First, an announcement. I've accepted a position at NYU as a Visiting Scholar. It's a great school, great people, a perfect fit. Jay Rosen, who I will be working for, wrote a post on our Rebooting The News website that explains the position, and provides context.
From my point of view, this is why I'm doing it.
1. It pulls me back into academia. A good university provides a cauldron where some pretty great stuff can happen quickly. When I was at Berkman, were able to bootstrap podcasting, unconferences, and take blogging out of the tech world and onto campuses and into politics, all in a two-year fellowship. But more important is the opportunity to reconnect with young minds. Harvard in 2003 was a hotbed of interesting thought. Remember it was in that period that Facebook was born, right there in Cambridge. I have a very strong feeling that NYU in 2010, esp in journalism, is attracting the same kind of excitement. The only way to find out is to be there.

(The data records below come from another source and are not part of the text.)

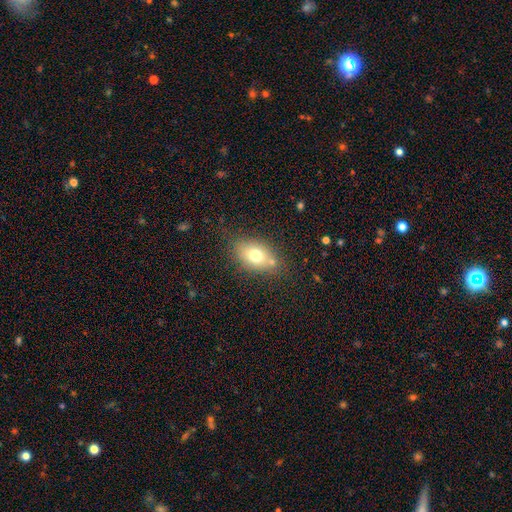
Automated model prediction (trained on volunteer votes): Smooth or featured?
  - smooth: 71% *
  - featured or disk: 17%
  - star or artifact: 11%
How rounded?
  - in between: 78% *
  - round: 20%
  - cigar-shaped: 2%
Merging?
  - none: 71% *
  - minor disturbance: 16%
  - merger: 8%
  - major disturbance: 5%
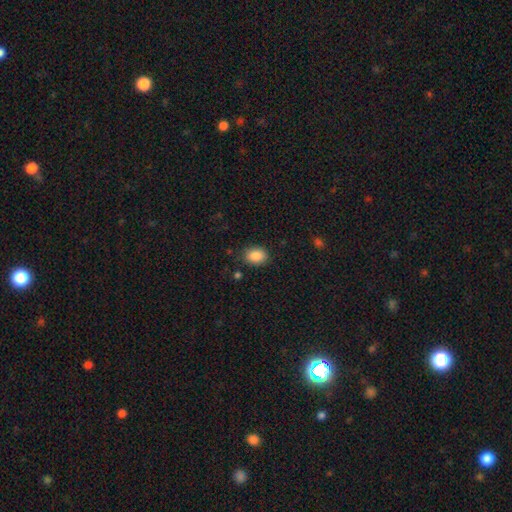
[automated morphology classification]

2. NYU and Manhattan are going to be very interesting places in the coming months and years, in exactly the areas I'm interested in. There are projects getting underway that I can't talk about yet, but when you hear about them you'll probably understand why I had to go. ">
3. I have the same feeling about journalism today that I had about computer science in the 1970s. Sure, we had textbooks and teachers, and projects and grades, but there was also an opportunity to invent it as we were going along. Computer science felt like the greatest place to be because there were no older people entrenched with gates erected to keep out bright ambitious young people. That's one reason I gravitated there. I felt equally excited about media, as a grad student, but I didn't go in that direction because intuitively I felt that I'd spend my career climbing a ladder, and as I approached the top, the ladder would be disintegrating. A better way to matter in media, I felt, was through computer science. That intuition proved correct. Today, 2010, is Year Zero for journalism the way 1970 was the dawn of modern computer science.

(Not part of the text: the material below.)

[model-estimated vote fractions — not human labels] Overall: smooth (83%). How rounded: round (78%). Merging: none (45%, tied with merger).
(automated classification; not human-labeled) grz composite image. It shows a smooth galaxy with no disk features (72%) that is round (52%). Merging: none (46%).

Over the last few years I've looked at a number of journalism programs, and of all the people out there Jay is closest to where I want to be. Last week, Columbia, our uptown rival (that feels pretty weird, btw) announced they had raised $15 million to study the new journalism. My immediate reaction, which of course I tweeted, was that it was way too early to study it -- first we have to do it.
A few years ago Berkman had the baton, we were pushing what was possible by doing. Now they're focusing more on studying, which is fine, that's what academics usually do. But the young people whose lives we're helping to launch must view it differently. They, we hope, are the ones who will provide the information and perspectives to help us make better decisions, to be inspired to greatness, to solve the hard problems we face. Now is not the time to study, imho, as much as it's the time to do.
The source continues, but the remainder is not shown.